Holocaust Remembrance Day is an emotional time of year for many of us, a day where personal and national stories find expression through mixed feelings of both grief and joy of living in the revived State of Israel.
I would like to share the address I gave by the monument, directed mainly at the younger generation:
As of every year, Holocaust Remembrance Day brings us together with the young generations of Holon, in order to light the six torches of the monument, created by sculptor Rachel Caspi, symbolizing six million lights forever extinguished.
The theme of this year’s Holocaust Remembrance Day is the anguish of liberation and return to life, marking the 70th anniversary of the end of World War II.
Throughout the entire history of the State of Israel, a large number of Holocaust survivors have sought to create a better world for themselves, for their children, and for the next generations, those who are not directly familiar with the terrors of the Holocaust. In the words of one of the survivors, who had lost dozens of her family members in the Łódź Ghetto and in Auschwitz, “If my Passover Seder includes more than 20 people, second and third generation members, I know I’ve done my part.”
In Holon, we feel it is our obligation – as well as our privilege – to commemorate the dead, to remember them and to retell their stories and the story of our people, to honor the survivors who live among us who are living a life of incessant activity, always eager to contribute to the State of Israel and to Israeli society.
The message we wish to send across to you, the younger generation, is the following: we should always remember the past, know our history and learn from it.
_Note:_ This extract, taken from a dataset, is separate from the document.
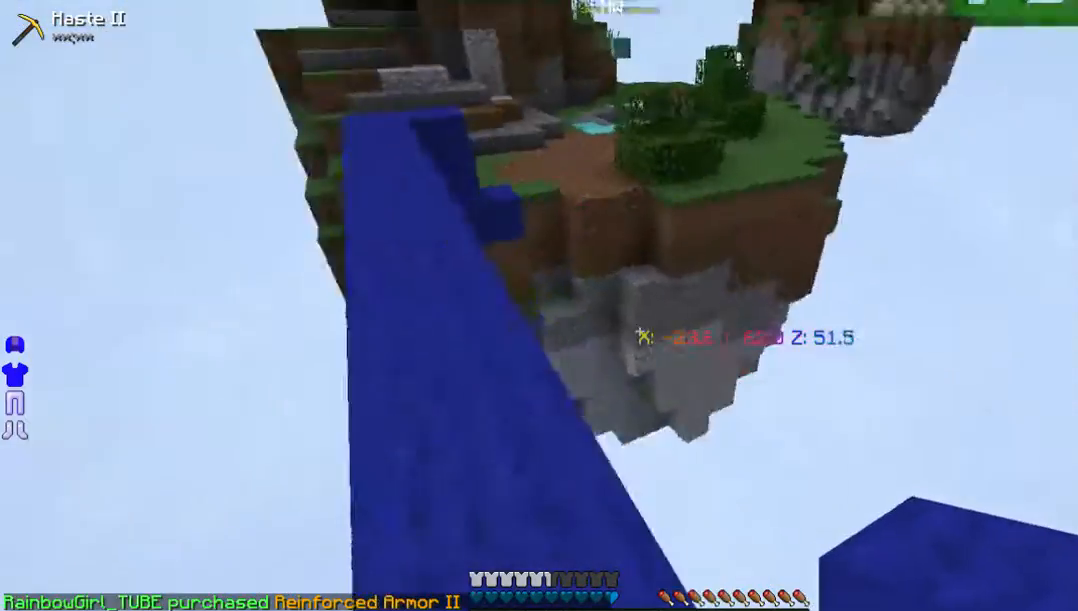
{"keys": ["w"], "mouse": [], "events": []}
Each and every one of us must understand, learn, and assimilate the lessons learned by the greatest Holocaust known to mankind, and create a different and better society: a society that is humane and enlightened, that respects all people for who they are and is compassionate toward foreigners, underprivileged people and people in need.
My thanks go to each and every one of you for being here tonight, and on behalf of you I wish to address the Holocaust survivors who live among us and say: you are forever in our hearts.
I thank you all, and my wish to you is that you always know how to choose good over evil, light over darkness.